Fiona Forms While Hurricane Earl Gets Stronger

UntitledQuite the scene in the Atlantic now.  Two tropical storms and a major hurricane are now spinning in the ocean.  Former hurricane and current Tropical Storm Danielle continues to push off to the northeast, away from any landmasses.  Near the Caribbean, Hurricane Earl is quickly intensifying and threatening to brush along the east coast of the US this week, or worse, make landfall.

And now there’s Tropical Storm Fiona, well out at sea but a tropical storm nonetheless.  Right now winds are pretty weak but the low is holding its circulation.  The good news with Fiona is right now it’s not expected to gain much strength this week.  There are no indications the storm will reach hurricane status anytime soon, or that it would affect land.

That’s the good news, the bad news is Earl remains a threat and something to keep very close watch of this week.  Hurricane hunters that flew through the storm report sustained winds of up to 135mph, making Earl a category 4 hurricane.  That’s the second highest level on the Saffir-Simpson scale. 

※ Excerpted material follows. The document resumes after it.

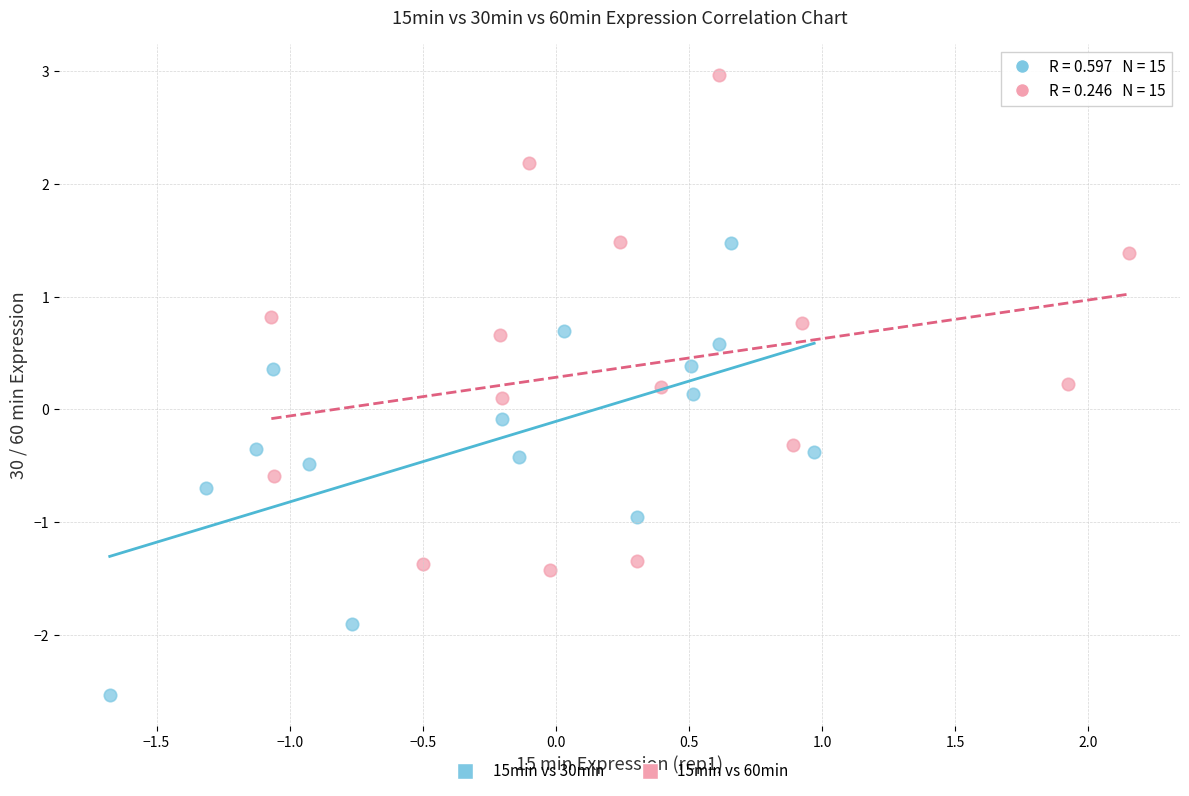

Which series has the widest spread of Y values?

15min vs 60min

204613W5_NL_smEarl is still projected to turn more towards the northwest, and eventually east and back out to sea.  But the longer it takes the storm to make that turn the greater the chances are it could make landfall somewhere along the east coast.  Anyone from the Carolinas all the way up to Maine need to keep watch of this storm.  Even without a direct landfall, at its current strength it would cause considerable damage and flooding if it delivered a glancing blow to a certain area.

The threat of tropical storm force winds affecting the northeast coast have increased slightly as the new forecasted track brings the storm further west.  Shorelines from New York City to Massachusetts now face a 20%-40% risk of experiencing tropical storm force winds later this week. 

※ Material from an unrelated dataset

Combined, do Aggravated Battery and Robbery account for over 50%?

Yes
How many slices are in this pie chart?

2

Any problems along the east coast are still a few days away.  That gives these areas plenty of time to prepare.  It’s difficult to really trust the forecasted track of a hurricane more than 48 or 60 hours into the future.  As we reported before, the National Hurricane Center warns their forecast 4 to 5 days in the future can be off as much as 200 or 300 miles.  That would make a world of difference for people living along the east coast.

So for now we can just watch and wait.  We’ll continue to give you updates on the storms as it inches closer to the eastern seaboard.